+++ Provided data

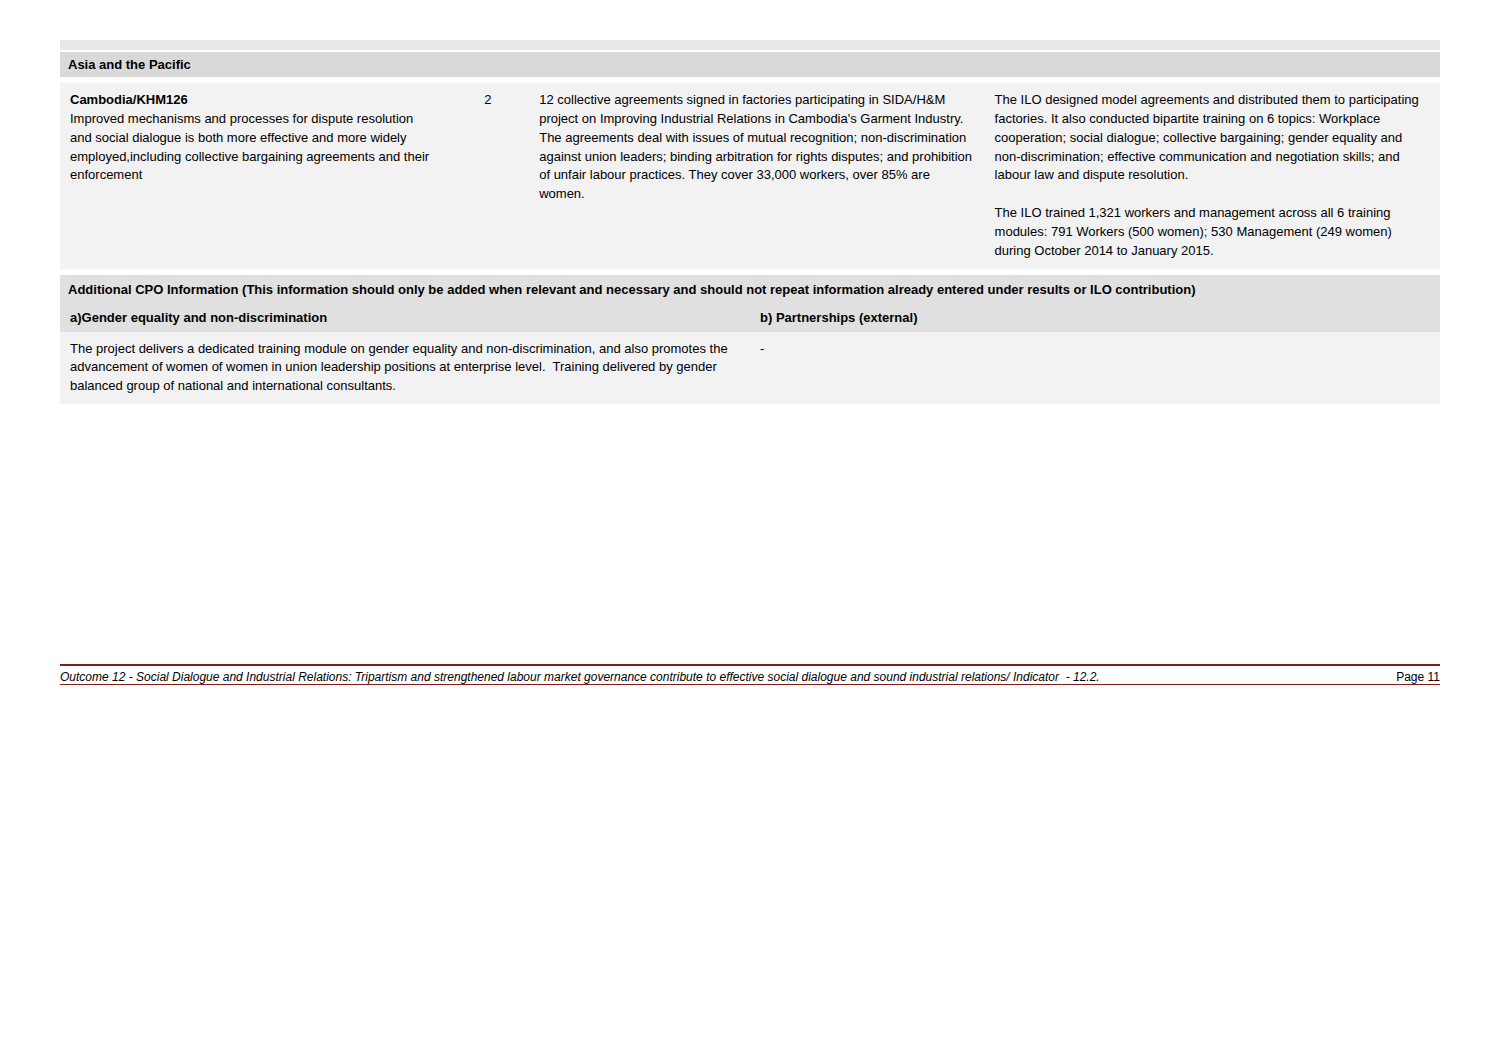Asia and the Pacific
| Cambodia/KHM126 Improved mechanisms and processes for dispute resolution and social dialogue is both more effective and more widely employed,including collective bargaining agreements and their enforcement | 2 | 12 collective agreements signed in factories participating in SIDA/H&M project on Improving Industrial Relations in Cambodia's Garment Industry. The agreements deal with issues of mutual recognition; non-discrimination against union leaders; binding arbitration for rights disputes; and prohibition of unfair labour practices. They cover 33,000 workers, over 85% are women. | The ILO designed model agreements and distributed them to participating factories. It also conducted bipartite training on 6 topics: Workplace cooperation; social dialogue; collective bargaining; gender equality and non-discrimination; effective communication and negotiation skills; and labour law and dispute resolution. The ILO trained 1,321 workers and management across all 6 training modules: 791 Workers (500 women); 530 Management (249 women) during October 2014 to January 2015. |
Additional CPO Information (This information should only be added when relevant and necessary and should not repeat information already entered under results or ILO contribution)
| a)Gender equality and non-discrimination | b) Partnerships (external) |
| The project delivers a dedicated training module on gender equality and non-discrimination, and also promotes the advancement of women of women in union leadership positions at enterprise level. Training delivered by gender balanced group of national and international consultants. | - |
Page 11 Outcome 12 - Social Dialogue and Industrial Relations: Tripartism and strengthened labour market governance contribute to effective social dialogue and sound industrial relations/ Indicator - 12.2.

++++++
+++ Provided data

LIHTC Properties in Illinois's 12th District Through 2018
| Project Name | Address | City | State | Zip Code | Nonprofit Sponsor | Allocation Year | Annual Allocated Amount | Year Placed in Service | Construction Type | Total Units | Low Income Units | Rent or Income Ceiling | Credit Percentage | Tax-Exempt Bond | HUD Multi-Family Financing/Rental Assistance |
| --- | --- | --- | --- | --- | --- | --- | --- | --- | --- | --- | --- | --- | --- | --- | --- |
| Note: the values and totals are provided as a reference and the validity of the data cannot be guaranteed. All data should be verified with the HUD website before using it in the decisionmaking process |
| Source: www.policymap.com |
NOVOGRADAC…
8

++++++
+++ Provided data

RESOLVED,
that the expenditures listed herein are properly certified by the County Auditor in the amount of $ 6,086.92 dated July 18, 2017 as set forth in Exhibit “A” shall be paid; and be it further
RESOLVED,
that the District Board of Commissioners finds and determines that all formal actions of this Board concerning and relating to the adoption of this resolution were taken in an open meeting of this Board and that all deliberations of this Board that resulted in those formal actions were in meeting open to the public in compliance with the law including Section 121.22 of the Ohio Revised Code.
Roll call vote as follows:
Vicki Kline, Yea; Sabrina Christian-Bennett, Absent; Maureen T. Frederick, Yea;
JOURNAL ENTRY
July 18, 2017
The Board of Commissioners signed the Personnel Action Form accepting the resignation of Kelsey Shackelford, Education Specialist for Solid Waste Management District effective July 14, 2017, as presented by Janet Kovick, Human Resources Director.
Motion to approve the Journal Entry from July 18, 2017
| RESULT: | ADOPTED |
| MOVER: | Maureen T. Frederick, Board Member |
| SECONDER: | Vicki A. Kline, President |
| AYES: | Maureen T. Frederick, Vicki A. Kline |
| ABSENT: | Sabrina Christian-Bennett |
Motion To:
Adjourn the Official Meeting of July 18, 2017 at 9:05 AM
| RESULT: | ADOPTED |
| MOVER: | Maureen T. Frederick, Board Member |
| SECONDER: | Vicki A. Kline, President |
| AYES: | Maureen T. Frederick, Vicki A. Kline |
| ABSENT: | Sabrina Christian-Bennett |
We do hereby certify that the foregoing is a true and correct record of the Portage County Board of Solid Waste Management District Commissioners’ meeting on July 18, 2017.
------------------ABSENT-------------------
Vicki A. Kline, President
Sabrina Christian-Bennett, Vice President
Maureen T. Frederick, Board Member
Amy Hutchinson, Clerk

++++++

Directions -> Retype the lines above exactly as they appear, from the line containing "Asia and the Pacific" through the line containing "Page 11 Outcome", and leave out any pictures.

Response below ->
Asia and the Pacific
| Cambodia/KHM126 Improved mechanisms and processes for dispute resolution and social dialogue is both more effective and more widely employed,including collective bargaining agreements and their enforcement | 2 | 12 collective agreements signed in factories participating in SIDA/H&M project on Improving Industrial Relations in Cambodia's Garment Industry. The agreements deal with issues of mutual recognition; non-discrimination against union leaders; binding arbitration for rights disputes; and prohibition of unfair labour practices. They cover 33,000 workers, over 85% are women. | The ILO designed model agreements and distributed them to participating factories. It also conducted bipartite training on 6 topics: Workplace cooperation; social dialogue; collective bargaining; gender equality and non-discrimination; effective communication and negotiation skills; and labour law and dispute resolution. The ILO trained 1,321 workers and management across all 6 training modules: 791 Workers (500 women); 530 Management (249 women) during October 2014 to January 2015. |
Additional CPO Information (This information should only be added when relevant and necessary and should not repeat information already entered under results or ILO contribution)
| a)Gender equality and non-discrimination | b) Partnerships (external) |
| The project delivers a dedicated training module on gender equality and non-discrimination, and also promotes the advancement of women of women in union leadership positions at enterprise level. Training delivered by gender balanced group of national and international consultants. | - |
Page 11 Outcome 12 - Social Dialogue and Industrial Relations: Tripartism and strengthened labour market governance contribute to effective social dialogue and sound industrial relations/ Indicator - 12.2.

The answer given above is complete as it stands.